§ Exercise objective: Copy the material below word for word, leaving out the pictures.

::: Listed records

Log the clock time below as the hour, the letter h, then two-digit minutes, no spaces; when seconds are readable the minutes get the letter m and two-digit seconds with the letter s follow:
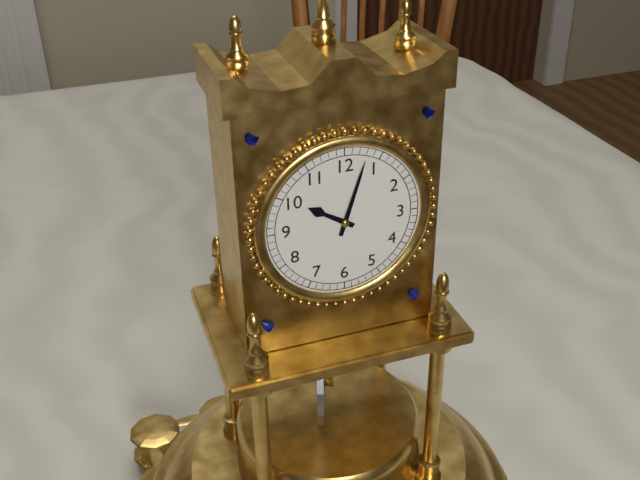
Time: 10h03
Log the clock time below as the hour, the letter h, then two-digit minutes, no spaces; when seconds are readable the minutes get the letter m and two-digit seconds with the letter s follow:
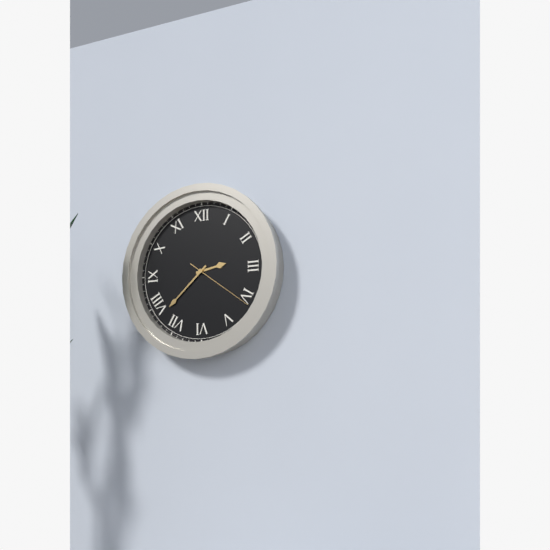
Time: 2h38m21s
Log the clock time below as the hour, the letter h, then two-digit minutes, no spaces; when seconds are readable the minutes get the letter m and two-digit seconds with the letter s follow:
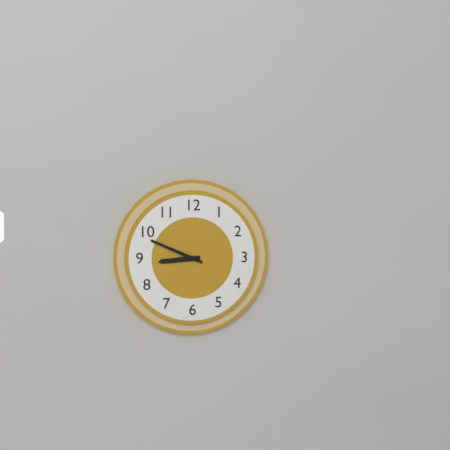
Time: 8h49
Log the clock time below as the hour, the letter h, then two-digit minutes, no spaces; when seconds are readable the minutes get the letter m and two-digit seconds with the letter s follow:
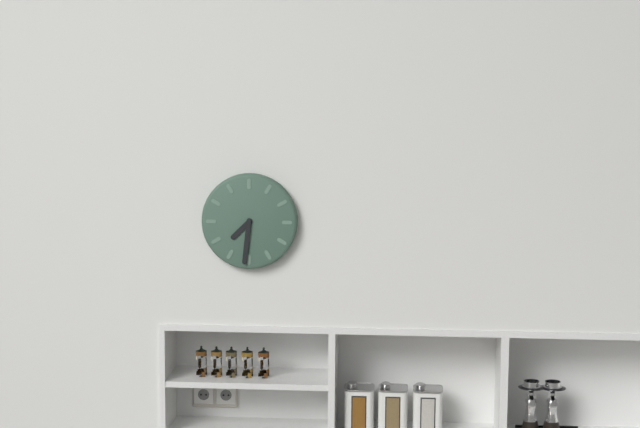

::::::

§ Complete response:
Log the clock time below as the hour, the letter h, then two-digit minutes, no spaces; when seconds are readable the minutes get the letter m and two-digit seconds with the letter s follow:
Time: 10h03
Log the clock time below as the hour, the letter h, then two-digit minutes, no spaces; when seconds are readable the minutes get the letter m and two-digit seconds with the letter s follow:
Time: 2h38m21s
Log the clock time below as the hour, the letter h, then two-digit minutes, no spaces; when seconds are readable the minutes get the letter m and two-digit seconds with the letter s follow:
Time: 8h49
Log the clock time below as the hour, the letter h, then two-digit minutes, no spaces; when seconds are readable the minutes get the letter m and two-digit seconds with the letter s follow:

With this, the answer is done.